— BLOC DE TEXTE —
Les difficultés de recrutement vous inquiètent-elles, alors que l’obligation vaccinale se profile ?

Bien sûr. La pénurie des métiers de santé existe. Et quoi qu’on y fasse, on est obligé de lutter contre. Plusieurs actions sont possibles pour maintenir une attractivité : il y a évidemment la rémunération, mais aussi les conditions de travail. Un autre outil très fort est aussi au cœur des revendications : c’est le statut du personnel. Le statut du personnel de service est régi par une ordonnance qui date de 1982. Il est à la fois obsolescent, et plus du tout opérationnel. Il est contradictoire avec les textes qui régissent la caisse de compensation des services sociaux (CCSS), qui est la caisse d’assurance de nos agents. Des agents se retrouvent dans un espace couvert par rien. Ce statut régit tout, la protection sociale bien sûr, mais aussi le recrutement, les évolutions de carrière, la discipline, les mutations… Il faut donc le revoir complètement. La réforme du statut du personnel rentre dans le projet sur le Ségur de la santé. Il n’y a pas que la rémunération, il y a aussi le reste. Mais il reste encore deux à trois ans de travaux, parce que nous voulons le travailler avec les représentants du personnel.

« Je crois à une baisse des vocations en général. Nous sommes dans un nouveau monde, où les gens n’ont plus envie de travailler le week-end, ni la nuit. Et cela pose problème dans l’organisation d’un hôpital »

Comment renforcer l’attractivité de la principauté ?

Nous sommes au-dessus de la rémunération française, mais pour la génération qui arrive sur le marché du travail, la rémunération n’est plus le facteur clé dans le recrutement. Les conditions de travail sont meilleures au CHPG, nous avons un tableau des effectifs quasiment plein, donc pas de postes vacants. Nous disposons d’équipements modernes et beaucoup plus nombreux que les autres. En revanche, nous avons un gros handicap qui est l’accès à la principauté. Aujourd’hui, les jeunes filles de 20-25 ans ne veulent plus avoir une heure de route tous les jours pour 300 euros de plus. Nous devons donc chercher des choses que nous pouvons proposer pour que les gens viennent. Le statut du personnel est un outil hyper puissant, car il peut permettre de changer complètement le déroulement de carrière.

Craigniez-vous une baisse des vocations en raison de l’obligation vaccinale ?

— DONNÉES FOURNIES —
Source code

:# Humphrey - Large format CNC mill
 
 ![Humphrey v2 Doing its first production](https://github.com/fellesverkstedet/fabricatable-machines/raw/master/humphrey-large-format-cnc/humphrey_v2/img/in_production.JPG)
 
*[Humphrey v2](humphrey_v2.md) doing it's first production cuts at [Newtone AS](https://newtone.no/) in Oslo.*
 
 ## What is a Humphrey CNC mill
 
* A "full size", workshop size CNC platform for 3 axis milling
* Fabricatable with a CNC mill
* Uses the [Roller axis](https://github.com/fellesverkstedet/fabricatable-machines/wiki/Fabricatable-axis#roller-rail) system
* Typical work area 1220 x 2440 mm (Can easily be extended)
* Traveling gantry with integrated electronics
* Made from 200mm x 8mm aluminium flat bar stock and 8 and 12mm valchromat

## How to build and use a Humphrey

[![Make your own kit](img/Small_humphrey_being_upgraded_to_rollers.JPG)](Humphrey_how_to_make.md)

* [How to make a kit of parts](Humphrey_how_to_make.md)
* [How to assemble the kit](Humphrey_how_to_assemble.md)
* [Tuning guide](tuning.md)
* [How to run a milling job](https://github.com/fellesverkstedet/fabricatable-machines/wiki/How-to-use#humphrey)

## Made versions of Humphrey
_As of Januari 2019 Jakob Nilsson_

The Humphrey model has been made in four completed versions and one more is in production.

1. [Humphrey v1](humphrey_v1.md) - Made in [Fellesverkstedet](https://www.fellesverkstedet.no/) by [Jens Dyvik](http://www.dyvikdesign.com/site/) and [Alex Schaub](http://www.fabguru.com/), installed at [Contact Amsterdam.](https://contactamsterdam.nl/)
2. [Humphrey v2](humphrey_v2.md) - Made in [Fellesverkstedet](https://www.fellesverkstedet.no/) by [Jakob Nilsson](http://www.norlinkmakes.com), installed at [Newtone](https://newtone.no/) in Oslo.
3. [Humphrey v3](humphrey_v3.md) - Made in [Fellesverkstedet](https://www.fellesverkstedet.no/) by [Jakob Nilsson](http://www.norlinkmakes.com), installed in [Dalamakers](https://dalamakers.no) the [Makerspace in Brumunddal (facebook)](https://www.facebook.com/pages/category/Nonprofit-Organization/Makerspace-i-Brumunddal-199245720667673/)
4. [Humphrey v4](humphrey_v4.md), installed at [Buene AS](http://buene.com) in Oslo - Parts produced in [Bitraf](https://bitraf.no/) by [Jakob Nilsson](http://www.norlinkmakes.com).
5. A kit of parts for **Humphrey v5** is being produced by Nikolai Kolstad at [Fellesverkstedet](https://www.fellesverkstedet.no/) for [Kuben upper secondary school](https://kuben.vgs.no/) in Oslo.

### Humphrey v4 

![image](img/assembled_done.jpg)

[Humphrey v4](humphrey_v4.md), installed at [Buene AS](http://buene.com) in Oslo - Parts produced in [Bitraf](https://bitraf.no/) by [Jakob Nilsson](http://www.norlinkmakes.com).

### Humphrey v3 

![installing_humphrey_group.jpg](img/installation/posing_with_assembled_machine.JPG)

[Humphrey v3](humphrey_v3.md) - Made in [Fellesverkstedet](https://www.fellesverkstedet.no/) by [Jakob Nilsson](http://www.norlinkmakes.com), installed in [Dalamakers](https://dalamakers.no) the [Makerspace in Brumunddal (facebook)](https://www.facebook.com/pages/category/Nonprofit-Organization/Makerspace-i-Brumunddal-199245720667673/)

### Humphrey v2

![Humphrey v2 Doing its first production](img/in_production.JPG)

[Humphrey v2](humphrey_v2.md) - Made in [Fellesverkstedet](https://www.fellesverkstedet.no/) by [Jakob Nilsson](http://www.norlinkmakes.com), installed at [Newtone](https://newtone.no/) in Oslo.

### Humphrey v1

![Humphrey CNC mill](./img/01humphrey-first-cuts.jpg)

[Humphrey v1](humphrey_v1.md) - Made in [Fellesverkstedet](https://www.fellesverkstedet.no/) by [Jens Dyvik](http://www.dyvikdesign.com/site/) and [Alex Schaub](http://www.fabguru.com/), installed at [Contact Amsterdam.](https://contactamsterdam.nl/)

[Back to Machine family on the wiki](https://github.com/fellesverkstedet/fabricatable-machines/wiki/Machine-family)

— CONSIGNES —
a. Répondez aux questions suivantes à l'aide de l'entretien sur le recrutement hospitalier.
(i) De quelle année date l'ordonnance qui régit le statut du personnel de service ?
(ii) Combien d'années de travaux restent encore prévues pour revoir ce statut ?
(iii) Quel gros handicap est attribué à la principauté en matière de recrutement ?
b. Rédigez la suite de l'entretien sur le recrutement hospitalier, en commençant après sa dernière question.
Les lignes n'ont aucun lien avec l'entretien sur le recrutement hospitalier.

— RÉPONSES AUX CONSIGNES —
a.
(i) 1982.
(ii) Deux à trois ans.
(iii) L'accès à la principauté.

b.
Non, je ne crois pas, parce que dans trois ans, y aura-t-il toujours l’obligation vaccinale ? Et qu’en penseront les jeunes soignants ? Et puis, nous sommes déjà soumis à beaucoup d’obligations vaccinales. La différence avec ce vaccin, c’est qu’il est nouveau. Mais, par nature, les soignants sont soumis à l’obligation vaccinale pour beaucoup d’autres choses. En revanche, je crois à une baisse des vocations en général. Nous sommes dans un nouveau monde, où les gens n’ont plus envie de travailler le week-end, ni la nuit. Et cela pose problème dans l’organisation d’un hôpital.

Qu’avez-vous prévu pour convaincre les plus réfractaires ?

Nous continuons la pédagogie dans plusieurs sens. Nous expliquons ce qu’est la vaccination, en quoi elle permet de lutter contre la propagation du virus, parce qu’on le veuille ou non, il existe des choses objectives. Nous inviterons ceux qui ne souhaitent pas se faire vacciner à venir nous voir, pour préparer leur sortie.

Allez-vous contrôler l’authenticité des certificats de vaccination ?

Oui, nous allons valider les QR Code. Tel que le projet de loi le prévoit, nous aurons une obligation de le faire.

Le gouvernement vous a-t-il consultée pour ce projet de loi ?

Non, j’ai été consultée par le Conseil national, mais pas par le gouvernement. Les trois établissements de santé ont été consultés ensemble, et ont fait part de leurs observations sur le texte en séance.

Vous le regrettez ?

Je ne peux pas répondre, car j’ai un devoir de réserve.

1) Cette interview a été réalisée le lundi 13 septembre 2021, soit la veille du vote au Conseil national du projet de loi n° 1043 relatif à l’obligation vaccinale contre la Covid-19 de certaines catégories de personnes.